• Task:
Using the listing below, return every line that includes "left".

• Source material:

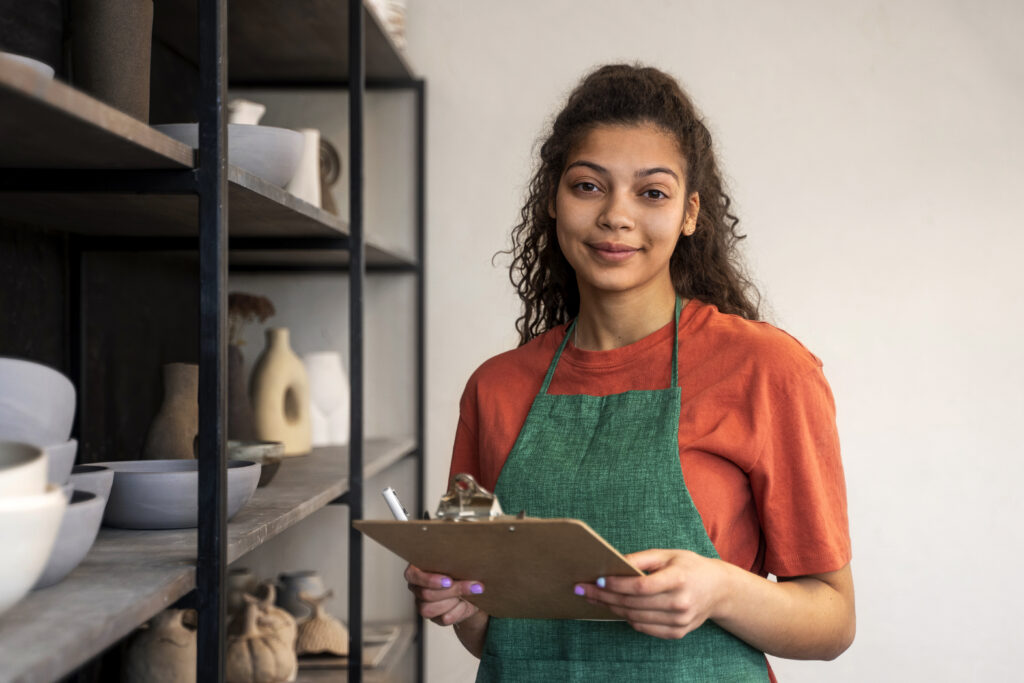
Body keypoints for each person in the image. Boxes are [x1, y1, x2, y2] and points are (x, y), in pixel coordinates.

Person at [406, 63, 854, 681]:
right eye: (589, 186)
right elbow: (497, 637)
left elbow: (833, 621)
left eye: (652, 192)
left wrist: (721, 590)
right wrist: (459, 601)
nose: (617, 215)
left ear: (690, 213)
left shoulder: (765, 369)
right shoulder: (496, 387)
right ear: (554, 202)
...
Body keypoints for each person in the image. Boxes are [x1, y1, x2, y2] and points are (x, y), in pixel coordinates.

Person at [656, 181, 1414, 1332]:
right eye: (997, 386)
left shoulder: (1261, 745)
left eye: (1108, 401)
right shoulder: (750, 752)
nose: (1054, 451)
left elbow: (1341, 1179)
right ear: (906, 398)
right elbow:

• Response to the task:
left elbow: (833, 621)
left eye: (652, 192)
left wrist: (721, 590)
left ear: (690, 213)
left shoulder: (765, 369)
left shoulder: (1261, 745)
left eye: (1108, 401)
left elbow: (1341, 1179)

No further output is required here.